Did the colorful adventure you wrote about became my persistent dream, did it
start when I released the balloon and carried our cabin higher and higher?
You know,
this room is full of you,
the picture on the fireplace is you, the one
sitting next to my rocking chair is you,
the tableware oven freezer in the kitchen is yours
, the bed sheets in the bedroom You wash and dry the pillowcases and bedding. Before laying it, you always carefully iron
the clothes in the closet. You wash and dry them.
You clean my lenses, you tie the tie, and leather shoes. The oil you put on, the trousers are the side you folded.
In this room, in every crevice of wood, in every cubic meter of air, you
are your smell and breath
. You don’t need perfume and the faint smell of soap. Breathe. Stable, quiet and childish, you jumped in from the window and carried a big dream for me. Did you
start when you lay on the hospital bed and hugged the flowers I planted?
I want to tell you
that the wrinkles, silver threads and imprints left by those years
can't take away the light of your smile, on the
contrary, it's just a common souvenir of our journey along the way,
like my crutch lenses and bad temper.
Quiet, you lowered your head and leaned against my arms,
like yesterday, the day before yesterday, or the corners of your mouth that rose up many, many years ago were
telling me about your happiness? However, your brows have revealed your secrets
, I can see your worries, worry
that if I eat instant noodles and ham, I will get food poisoning, worry that if I smoke too much, my whole lungs will black out, worry that I don’t know my family How to use the semi-automatic dryer, I am worried that my presbyopia will not be able to see the water meter and the time dial of the oven
You are willing to go after me, because I am afraid that I will not be able to handle it alone
, but I also think so, I am so glad that this time I win,
who wants you to be so articulate every time you
fight , I don't need you to face such loneliness alone. What
is left now is me, and your adventures, which stuck in my heart
since you were ill and I broke the last big pig with my own hands?

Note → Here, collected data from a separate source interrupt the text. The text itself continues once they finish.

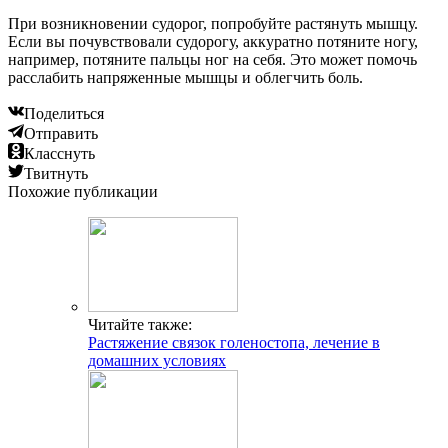
При возникновении судорог, попробуйте растянуть мышцу.
Если вы почувствовали судорогу, аккуратно потяните ногу,
например, потяните пальцы ног на себя. Это может помочь
расслабить напряженные мышцы и облегчить боль.
Поделиться
Отправить
Класснуть
Твитнуть
Похожие публикации
Читайте также:
Растяжение связок голеностопа, лечение в
домашних условиях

I forgot, how many jackpots did we buy in total? How many accounts have you recorded in total?
I just remember our first piggyback, it was a small house
like our log cabin, with a little chimney on the roof and glass windows facing the sky before
we could move into this log cabin Someone told you
next to our wedding photo that the bride on it is the most beautiful in the world, even though the groom smiles stupidly I think I say that once a day but you know, I have a bad memory and I don't have the thick skin I didn't say once if I should blame you. I'm used to my awkward temper. It's like, if you're smart, I'll be quiet; if you're careful, I'll take care of you. Grab the test sheet, sit in the garden and start? I know how much you want a child and you say, "Haha, I want a boy, the girl has to be worn like a baby, you can't slam the boy, you can take it wherever you want, just throw it wherever you want" you Ask me, I said, "I want a daughter." If you ask why, I won't answer you. Well, then we will have a bunch of boys and girls.
You are responsible for giving birth to girls, and I am responsible for giving birth to boys.

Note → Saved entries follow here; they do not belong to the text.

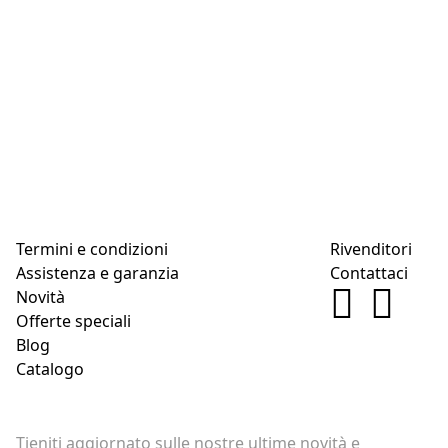
Termini e condizioni
Rivenditori
Assistenza e garanzia
Contattaci
Novità
Offerte speciali
Blog
Catalogo
Tieniti aggiornato sulle nostre ultime novità e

I smiled and saw the joy of your own imagination.
However, that piece of paper broke our original assumption
. God just wants us to enjoy the beauty of the world alone and
not give any There is a gap between third parties, not to mention there may be fifths, sixths, and sevenths
. Although I have never told you that I
want a daughter, it is because I want a little girl like you to take good care of, who If I didn't know how to cherish you all the time, did
I start nervously holding the ring and facing you in white gauze?
On the day in my memory, nothing was clear. It was like the
only clear photo of the photo that had been soaked in water. It seemed that there was only one left.
I looked up, and what I saw
was released by you. That big bunch of balloons, colorful and colorful,
like your book. That splendid adventure
held your hand. From then on, I knew that we would never leave
you and handed myself over to me. From that day on
, I decided to
make your adventure mine. I worked hard
, but until you left,
I couldn't draw it down for you. . .
After you left, I opened your drawer in the room, and I saw
66 notepads and 35 full-stuffed photos
. At the time, I really wanted to smooth out the frown, this big fool, always thought that the twisty adventure was the only one, in fact, the adventure in my heart has been going on all the time.”